RESTA CON NOI: SI FA SERA
Resta con noi, perché si fa sera e il giorno volge ormai al tramonto! (Luca 24,29)
«A chi di noi la casa d’Emmaus non è familiare? Chi non ha camminato su quella strada, una sera che tutto pareva perduto? Il Cristo era morto per noi. Ce lo avevano preso il mondo, i filosofi e gli scienziati. Non esisteva più nessun Gesù per noi sulla terra. Seguivamo una strada e qualcuno era venuto a lato. Eravamo soli e non soli. Era ormai sera. Ecco una porta aperta, l’oscurità di una sala ove la fiamma del caminetto rischiara il suolo e fa tremolare le ombre. O pane spezzato!... Rimani con noi, perché il giorno declina, la vita finisce…».
Abbiamo voluto rievocare quella pagina indimenticabile del Vangelo di Luca attraverso la creazione letteraria della Vita di Gesù (1936) del noto scrittore cattolico francese François Mauriac. In quei due discepoli – dei quali è riferito dall’evangelista solo un nome, Cleopa (ossia Cleopatro) – egli rispecchia la vicenda di tutti i credenti. Anch’essi camminano lungo quella via che da Gerusalemme punta verso il villaggio di Emmaus (per altro variamente identificato dagli archeologi e quindi un po’ misterioso e “aperto” a tanti luoghi). Condividono la stessa tristezza e il dubbio. Sono soli e sfiduciati.
Eppure non sono soli: ecco accostarsi un ignoto viandante e qui lasciamo l’applicazione dello scrittore francese per ritornare alla pagina evangelica e al suo significato intimo. Il Cristo risorto e glorioso non è riconoscibile con la pura e semplice esperienza concreta: si ricordi l’imbarazzante equivoco di Maria di Magdala che scambia il Risorto per il custode del giardino cemeteriale di Gerusalemme (Giovanni 20, 14-16).
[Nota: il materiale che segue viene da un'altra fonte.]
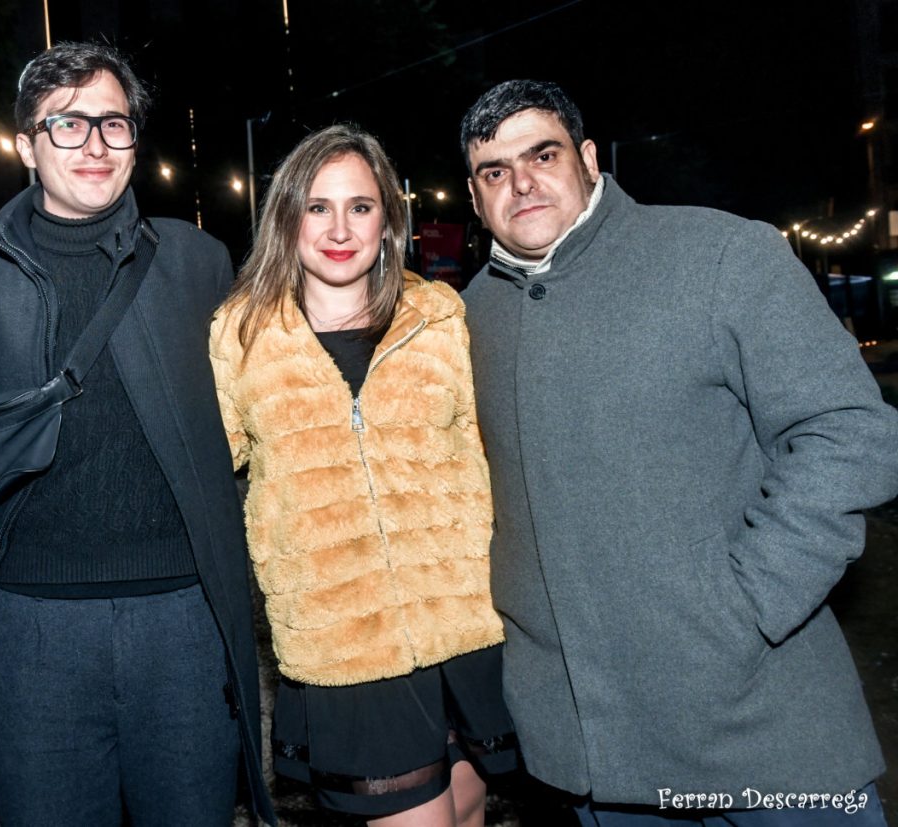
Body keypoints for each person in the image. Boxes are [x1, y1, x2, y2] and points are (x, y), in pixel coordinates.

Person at [458, 79, 898, 826]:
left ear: (588, 158)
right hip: (592, 751)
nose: (521, 183)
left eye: (543, 155)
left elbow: (850, 431)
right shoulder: (466, 318)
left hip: (760, 725)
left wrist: (749, 605)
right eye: (494, 171)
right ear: (475, 198)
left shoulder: (719, 254)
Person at [0, 41, 273, 826]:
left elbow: (267, 394)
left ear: (134, 142)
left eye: (113, 124)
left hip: (183, 620)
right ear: (26, 146)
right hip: (34, 631)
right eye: (67, 124)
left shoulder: (199, 264)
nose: (94, 145)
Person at [208, 124, 517, 826]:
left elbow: (492, 447)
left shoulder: (440, 317)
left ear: (388, 220)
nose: (340, 229)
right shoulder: (242, 333)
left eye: (360, 206)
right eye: (317, 207)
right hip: (347, 640)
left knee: (468, 804)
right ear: (287, 217)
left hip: (464, 620)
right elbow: (208, 465)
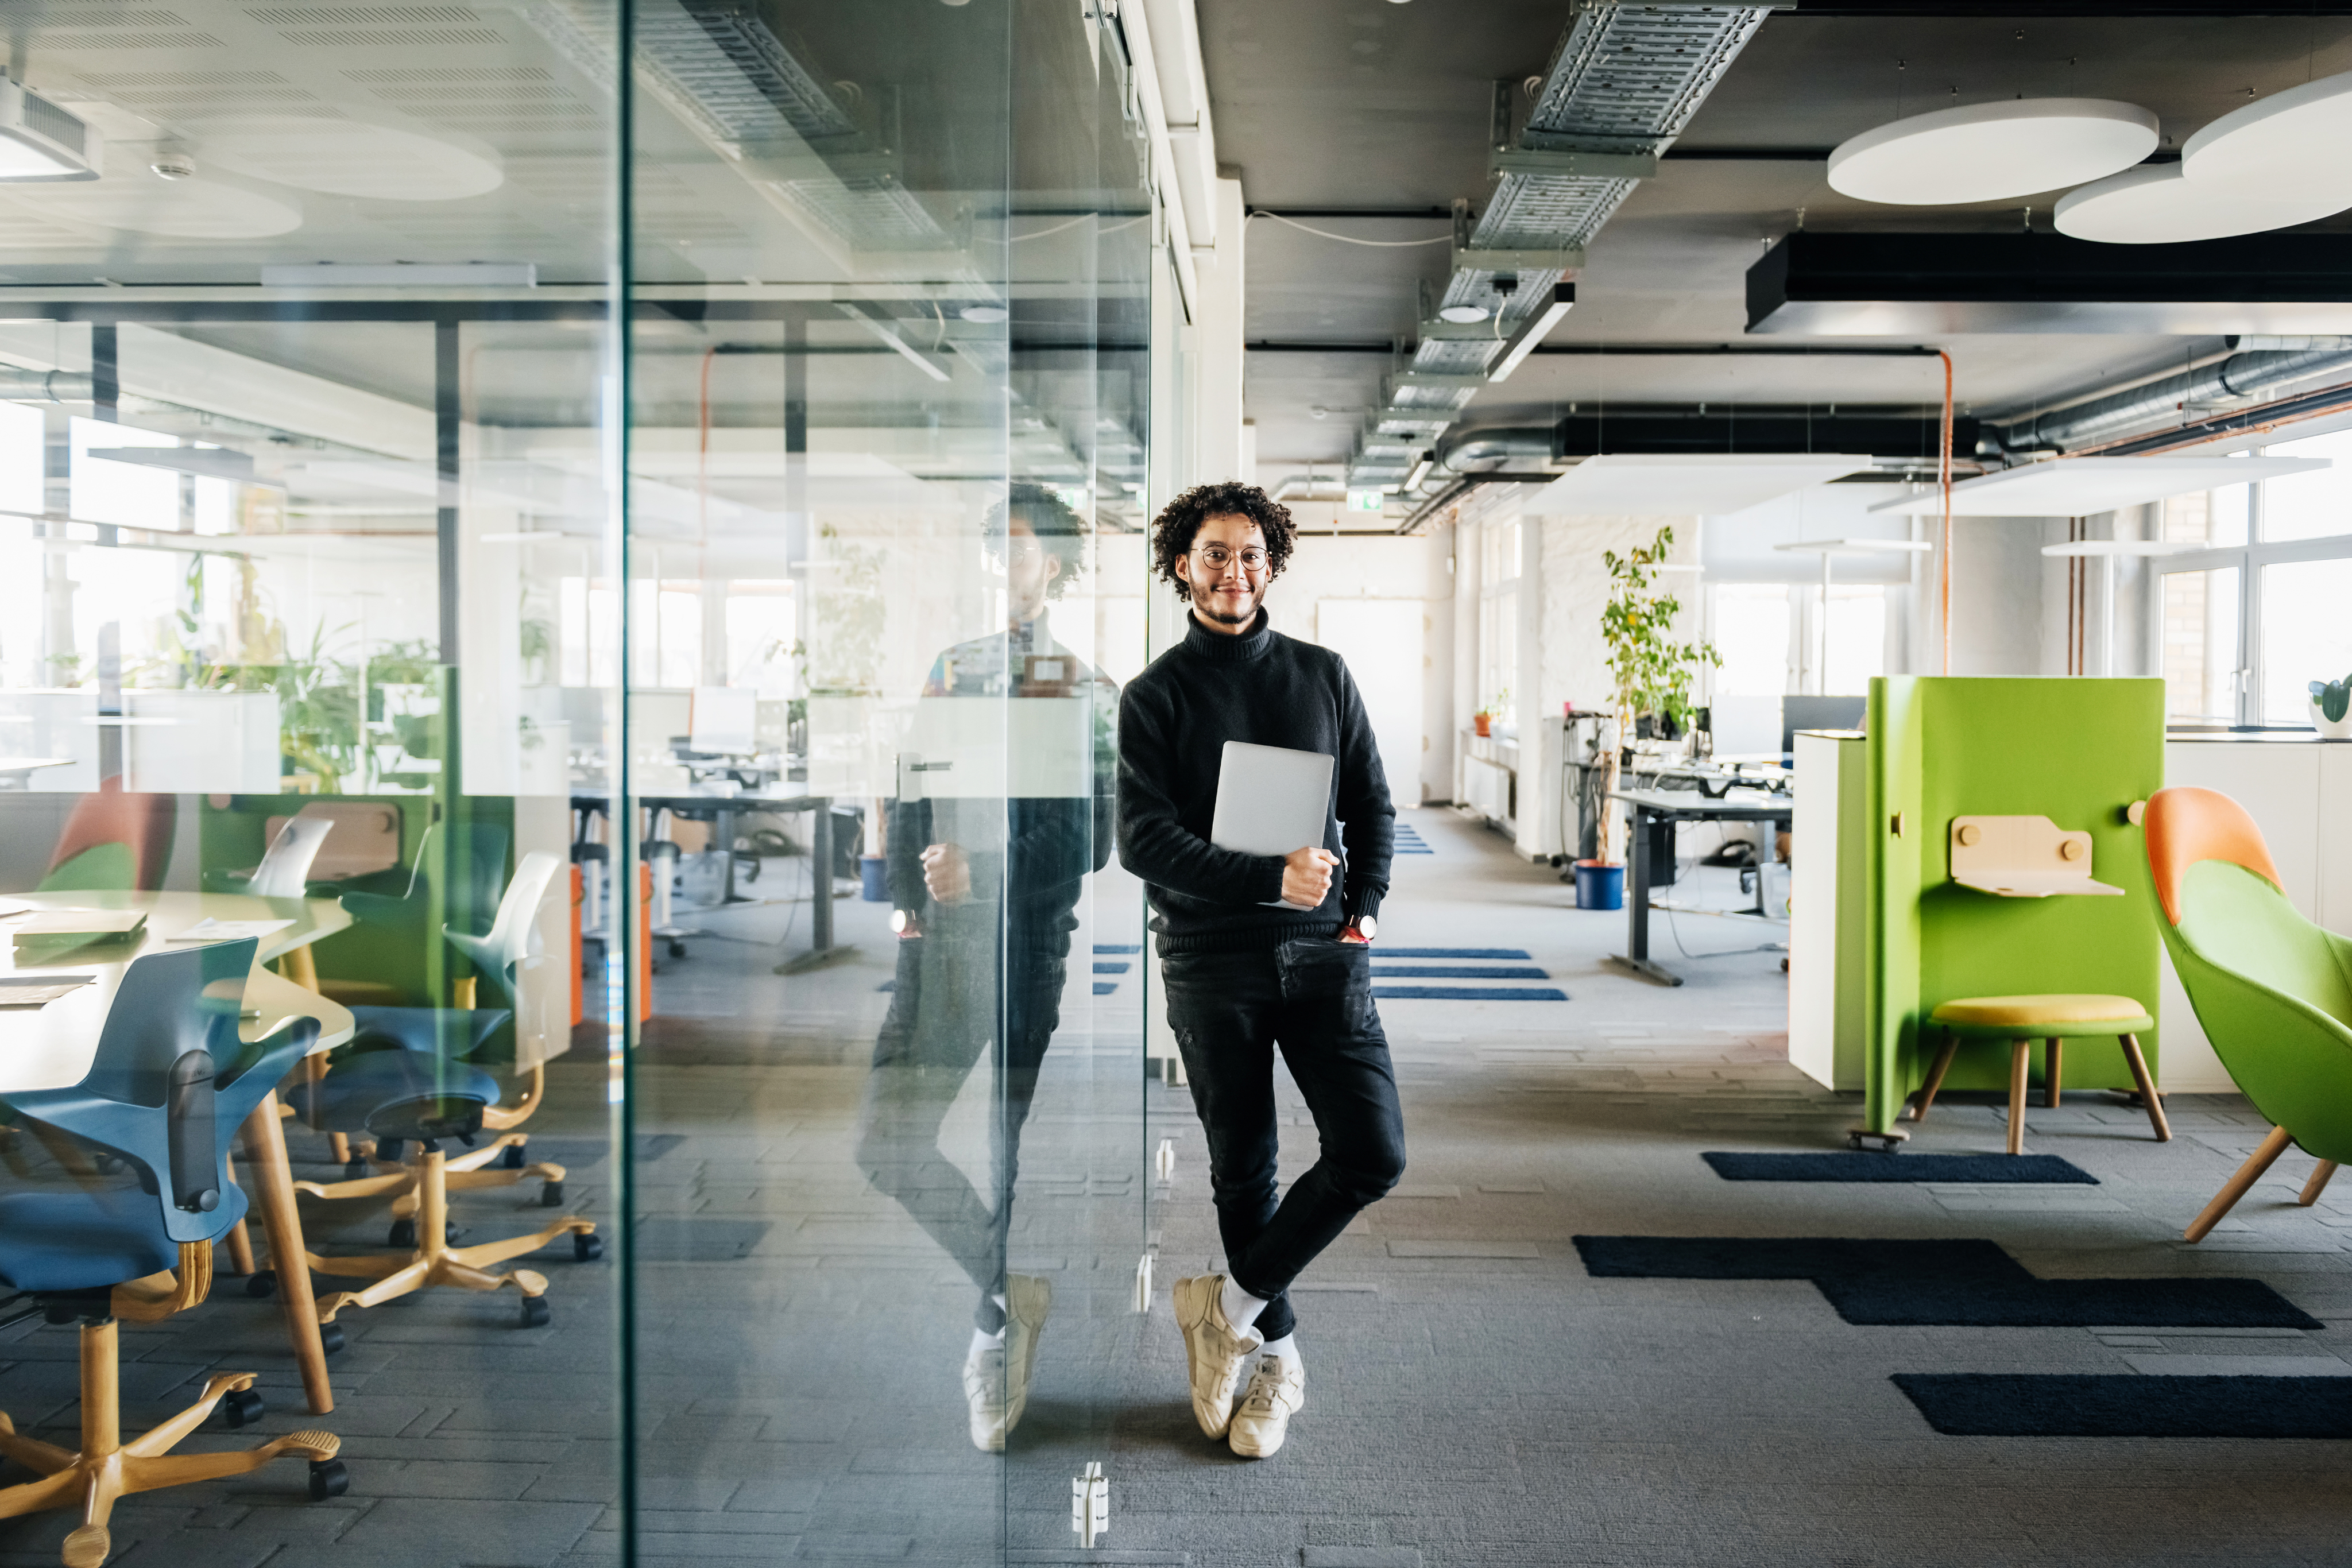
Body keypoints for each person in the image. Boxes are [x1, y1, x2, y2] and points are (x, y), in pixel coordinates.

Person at [1116, 479, 1405, 1460]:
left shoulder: (1322, 676)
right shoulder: (1154, 695)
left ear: (1271, 564)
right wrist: (1263, 876)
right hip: (1209, 960)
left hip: (1323, 953)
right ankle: (1280, 1364)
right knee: (1246, 1171)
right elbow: (1143, 842)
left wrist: (1362, 906)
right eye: (1212, 554)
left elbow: (1372, 805)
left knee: (1372, 1153)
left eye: (1248, 553)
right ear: (1182, 567)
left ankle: (1226, 1307)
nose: (1231, 571)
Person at [854, 485, 1116, 1451]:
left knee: (1010, 1155)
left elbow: (1092, 837)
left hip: (1027, 942)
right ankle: (1005, 1288)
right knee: (886, 1142)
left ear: (1052, 564)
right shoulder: (952, 669)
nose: (1001, 566)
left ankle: (993, 1331)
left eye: (1018, 550)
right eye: (989, 550)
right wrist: (904, 895)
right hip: (940, 943)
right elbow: (911, 781)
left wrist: (986, 867)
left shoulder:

È necessaria una nuova forma di conoscenza. Due sono le tappe di questo che è il processo della fede. Prima c’è l’ascolto delle Sacre Scritture spiegate dal Cristo, ancora ignoto, in chiave cristiana. Poi si ha lo «spezzare il pane» che, come sappiamo, nel linguaggio neotestamentario è un rimando all’eucaristia.
Ora, se noi osserviamo attentamente questi due momenti, ci si accorge che essi riflettono già la liturgia cristiana che ogni domenica anche noi celebriamo. Essa comprende la lettura delle Sacre Scritture e la «frazione del pane», cioè la cena eucaristica. Luca, rievocando quel pomeriggio primaverile di duemila anni fa, ci suggerisce dunque dove è possibile anche a noi incontrare il Cristo risorto, come accadde allora ai due discepoli di Emmaus: nell’ascolto della parola di Dio «il cuore arde nel petto», è la prima tappa del riconoscimento; ma è allo «spezzare il pane» che «gli occhi si aprono e riconoscono» in quel viandante il Cristo risorto.
Quell’invocazione che è diventata un canto che spesso ripetiamo – «Rimani con noi perché si fa sera» – si trasforma in un inno al Cristo risorto perché adempia la sua promessa di essere con noi «tutti i giorni, sino alla fine del mondo» (Matteo 28,20), non solo con la sua «parola di vita» e col suo «Spirito di verità», ma soprattutto col suo corpo e il suo sangue donato per noi. È attraverso l’eucaristia che anche noi diventiamo «un solo corpo, perché tutti partecipiamo all’unico pane» (1Corinzi 10,17). Cantava la scrittrice tedesca Gertrud von le Fort (1876-1971): «La polvere dei nostri atomi si raccoglie… / Tu entri nel cuore della nostra solitudine, / per dischiuderla come una porta spalancata… / Siamo un solo corpo e un solo sangue».